• Excerpt provided:
Immortal Thor Is The Marvel Comic For People Sick Of The MCU
The best days of the Marvel Cinematic Universe are behind it, and I don't just mean the fall from its decade-long box office throne. Any media that reaches pop culture omnipresence like Marvel movies did inspires a counterwave of backlash — it's just the way the discourse flows. And with the MCU, there's a lot to critique.
There's shoddy filmmaking, the centering of Marvel Studios president Kevin Feige as the creative glue, the cheap self-deprecating humor that's spread its roots across Hollywood (e.g. Netflix's live-action "Cowboy Bebop"), and the aimless, complicated-yet-simplistic narrative that exists in service of nothing but its further propagation. That last issue is inherited from Marvel Comics, yet if you dive into current Marvel comics, you'll find one all-too-aware series that is weaving MCU critique into its (meta)text. That series is Al Ewing's "Immortal Thor" (with artwork from Martin Cóccolo, Ibraim Roberson, Carlos Magno, and Valentina Pinti).

• Exercise requirements:
A – In the article on Immortal Thor, restate the part that opens with the words containing "Immortal Thor Is" and closes with "lot to critique.", swapping "backlash" for "pushback".
B – Pick up the article on Immortal Thor after its final sentence and write what comes next.

• Information provided:
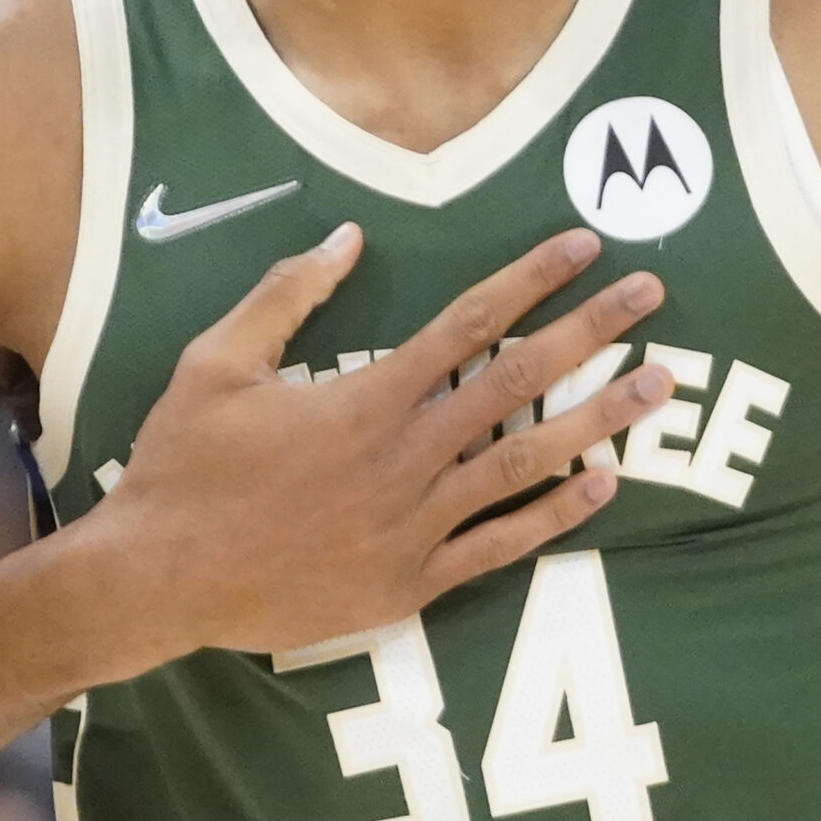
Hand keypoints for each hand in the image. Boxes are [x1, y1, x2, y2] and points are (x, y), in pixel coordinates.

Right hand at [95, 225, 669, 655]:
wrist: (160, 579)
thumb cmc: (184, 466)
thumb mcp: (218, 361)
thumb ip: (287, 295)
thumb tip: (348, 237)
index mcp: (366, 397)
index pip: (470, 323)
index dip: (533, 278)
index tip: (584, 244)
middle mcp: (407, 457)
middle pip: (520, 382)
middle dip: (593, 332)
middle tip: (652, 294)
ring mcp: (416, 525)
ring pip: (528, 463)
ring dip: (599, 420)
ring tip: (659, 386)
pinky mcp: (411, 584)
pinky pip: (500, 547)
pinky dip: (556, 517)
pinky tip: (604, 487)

* * *

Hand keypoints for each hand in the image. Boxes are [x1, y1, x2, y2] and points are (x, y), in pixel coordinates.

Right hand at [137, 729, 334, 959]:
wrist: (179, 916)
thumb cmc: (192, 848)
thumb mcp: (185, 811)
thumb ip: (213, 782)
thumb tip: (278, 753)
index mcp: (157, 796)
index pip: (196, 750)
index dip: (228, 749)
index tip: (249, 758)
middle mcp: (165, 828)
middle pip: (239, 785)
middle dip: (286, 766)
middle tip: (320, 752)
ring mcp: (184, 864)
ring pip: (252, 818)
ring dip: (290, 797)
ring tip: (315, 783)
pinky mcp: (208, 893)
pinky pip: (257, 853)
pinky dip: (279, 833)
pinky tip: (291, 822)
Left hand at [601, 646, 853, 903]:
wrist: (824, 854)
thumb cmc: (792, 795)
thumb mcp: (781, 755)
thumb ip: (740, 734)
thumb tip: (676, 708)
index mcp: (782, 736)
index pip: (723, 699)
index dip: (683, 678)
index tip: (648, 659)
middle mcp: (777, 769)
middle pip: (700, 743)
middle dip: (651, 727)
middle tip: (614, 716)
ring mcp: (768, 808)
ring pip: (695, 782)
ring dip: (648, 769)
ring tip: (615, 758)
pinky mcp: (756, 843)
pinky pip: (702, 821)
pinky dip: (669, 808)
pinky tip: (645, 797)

* * *

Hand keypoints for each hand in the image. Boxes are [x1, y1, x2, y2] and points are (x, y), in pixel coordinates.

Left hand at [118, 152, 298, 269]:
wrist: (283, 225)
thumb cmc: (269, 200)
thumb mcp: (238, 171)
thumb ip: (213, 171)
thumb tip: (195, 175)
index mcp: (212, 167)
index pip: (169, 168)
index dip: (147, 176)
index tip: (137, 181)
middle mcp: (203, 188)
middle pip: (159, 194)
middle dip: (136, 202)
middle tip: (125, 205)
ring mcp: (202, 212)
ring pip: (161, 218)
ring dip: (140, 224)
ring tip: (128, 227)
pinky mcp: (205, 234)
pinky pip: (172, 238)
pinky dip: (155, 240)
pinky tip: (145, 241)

• Answers by item:
A –
Immortal Thor Is The Marvel Comic For People Sick Of The MCU
The best days of the Marvel Cinematic Universe are behind it, and I don't just mean the fall from its decade-long box office throne. Any media that reaches pop culture omnipresence like Marvel movies did inspires a counterwave of pushback — it's just the way the discourse flows. And with the MCU, there's a lot to critique.

B –
The MCU's solution for the so-so fan reaction to Thor was turning him into a comedy character; "Thor: Ragnarok" director Taika Waititi admits he saw the source material only as something to mock. This comedic turn played to Chris Hemsworth's acting strengths (until "Love and Thunder" anyway), but it lays bare the MCU's trusted hook: laugh at yourself and make the audience think they're in on the joke. Some, like "Avengers" writer/director Joss Whedon and "Guardians of the Galaxy" helmsman James Gunn, balance the humor with pathos, but most of the MCU doesn't even pretend to walk that line and instead collapses into a parodic husk.
In "Immortal Thor," the Thunderer's greatest adversary is that husk.
Marvel superheroes as modern mythology
Superheroes have often been described as "modern mythology." The fact that Marvel Comics directly incorporates the Norse God of Thunder while DC Comics draws on Greek myths for Wonder Woman feeds this argument. This notion is even uncritically presented in George Miller's "3000 Years of Longing," a movie all about how storytelling is a constant of history. (Miller himself was attached to a "Justice League" movie at one point.)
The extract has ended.